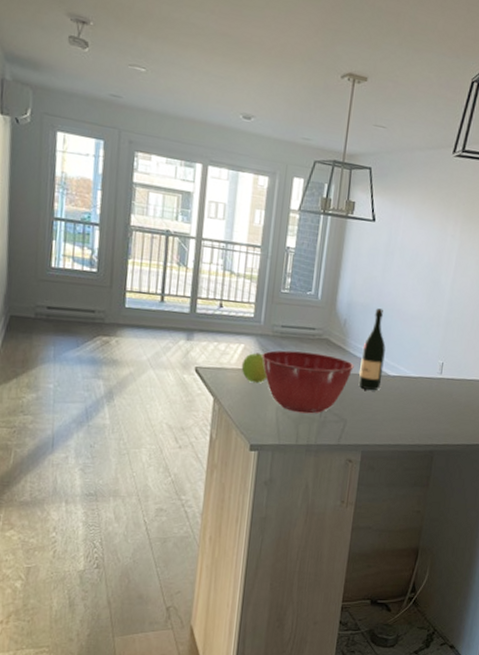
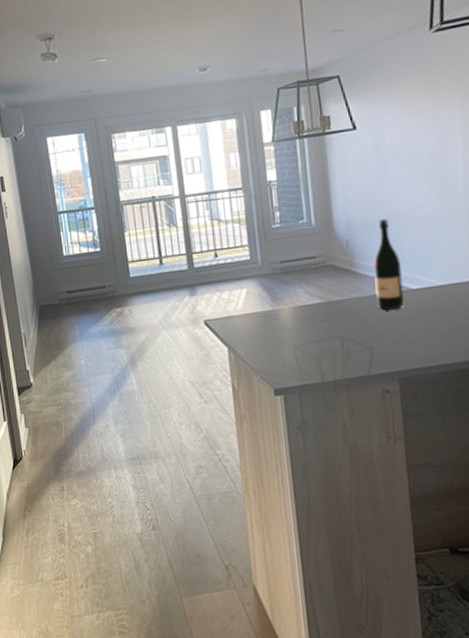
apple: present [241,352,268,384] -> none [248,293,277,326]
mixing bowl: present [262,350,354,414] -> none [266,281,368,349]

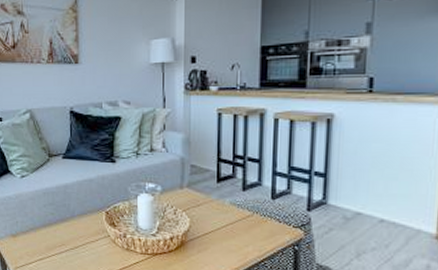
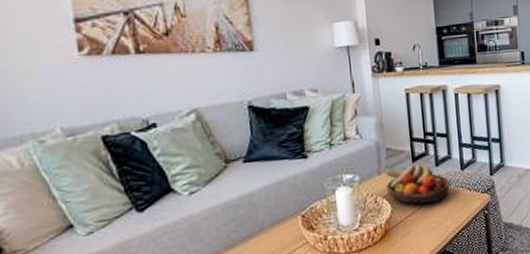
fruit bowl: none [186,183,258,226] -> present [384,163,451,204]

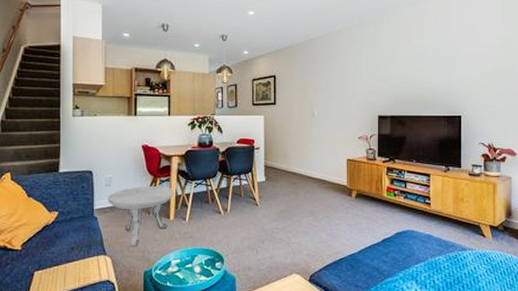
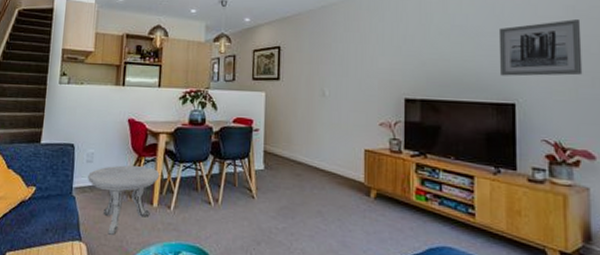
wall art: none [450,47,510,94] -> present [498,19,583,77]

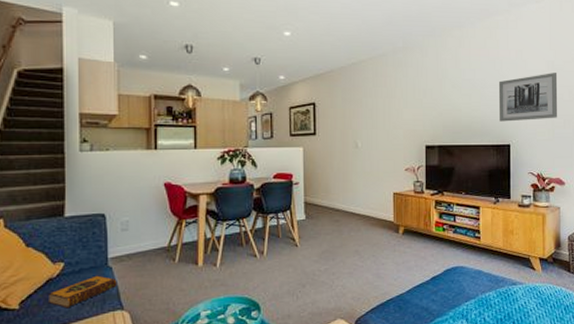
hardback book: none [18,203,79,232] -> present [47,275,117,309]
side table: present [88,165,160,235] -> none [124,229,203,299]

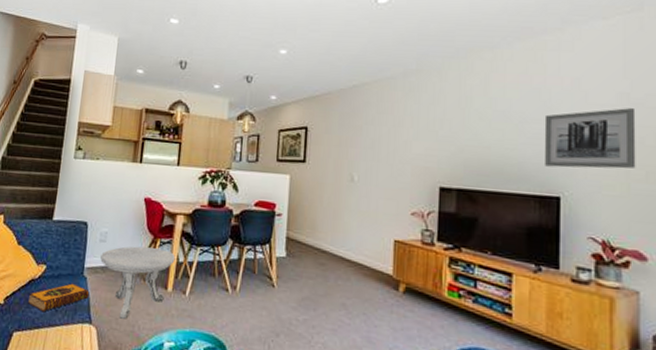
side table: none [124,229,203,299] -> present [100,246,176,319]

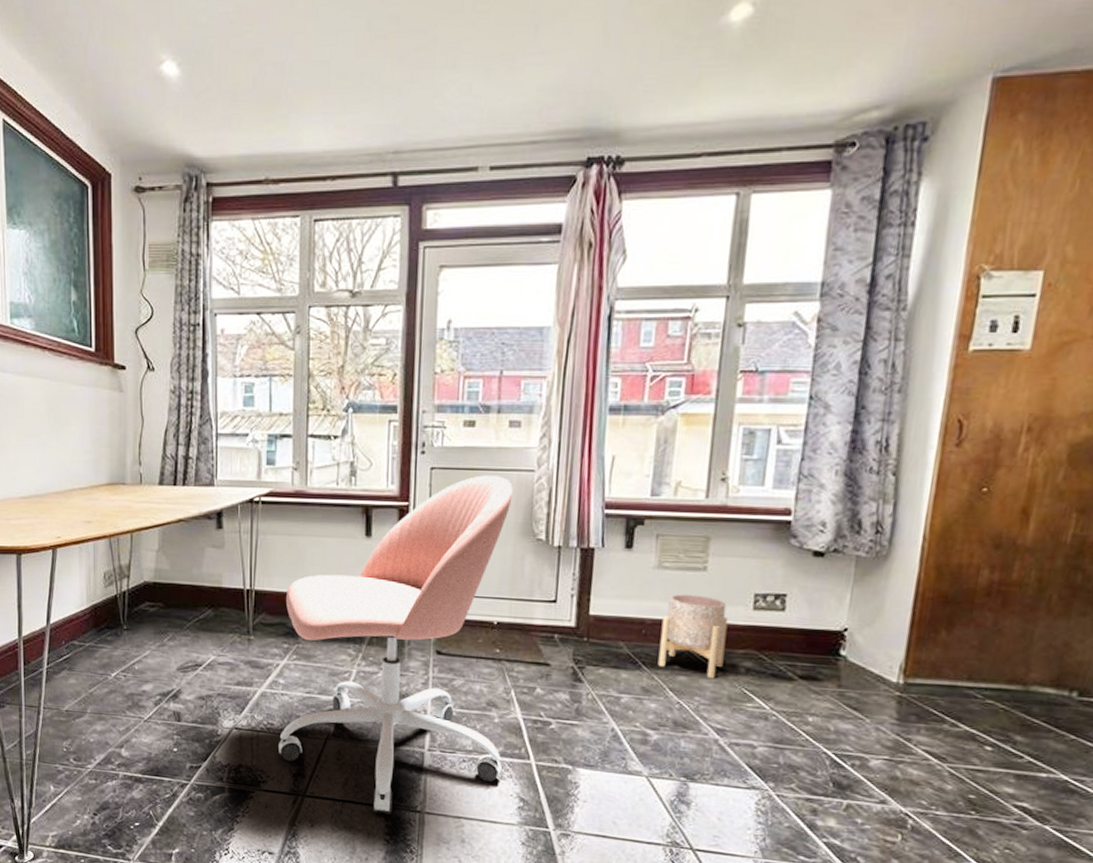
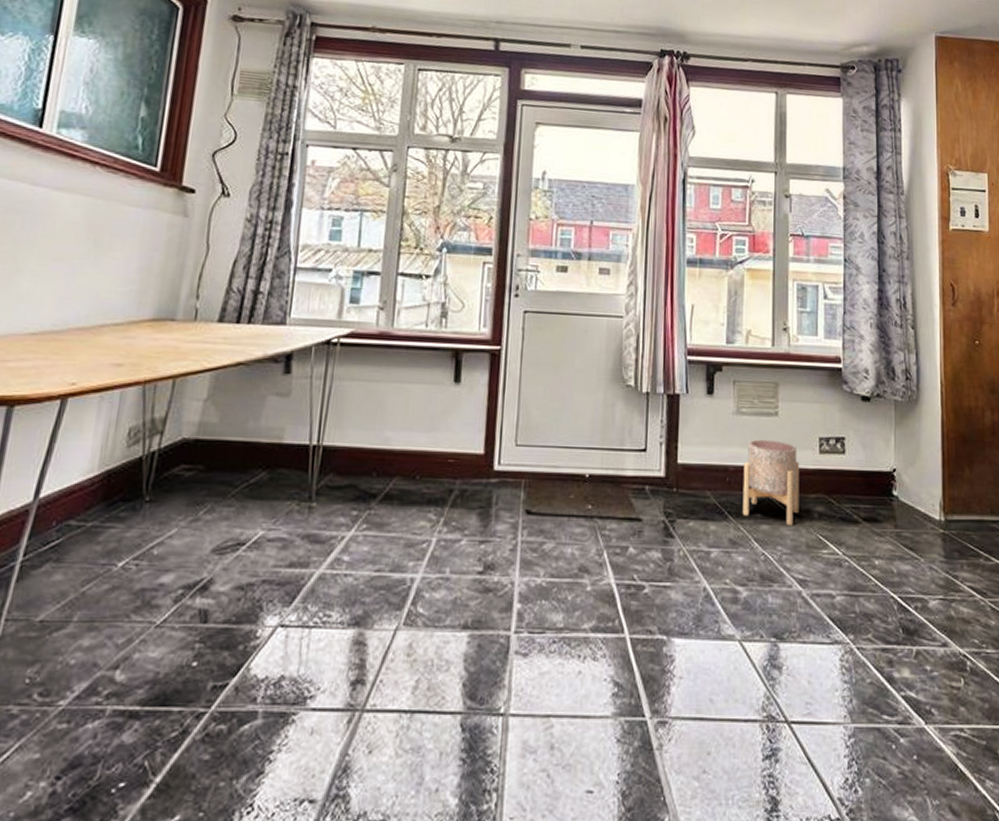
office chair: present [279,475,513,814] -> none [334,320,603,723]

Job item: Without the pictures, write out every line above exactly as it appears.

Answer box:
apple: present [241,352,268,384] -> none [248,293,277,326]
mixing bowl: present [262,350,354,414] -> none [266,281,368,349]

fruit bowl: none [186,183,258,226] -> present [384,163,451,204]

wall art: none [450,47,510,94] -> present [498,19,583,77]

hardback book: none [18,203,79,232] -> present [47,275,117,309]
side table: present [88,165,160,235] -> none [124,229,203,299]

side table: none [124,229,203,299] -> present [100,246,176,319]

office chair: present [279,475,513,814] -> none [334,320,603,723]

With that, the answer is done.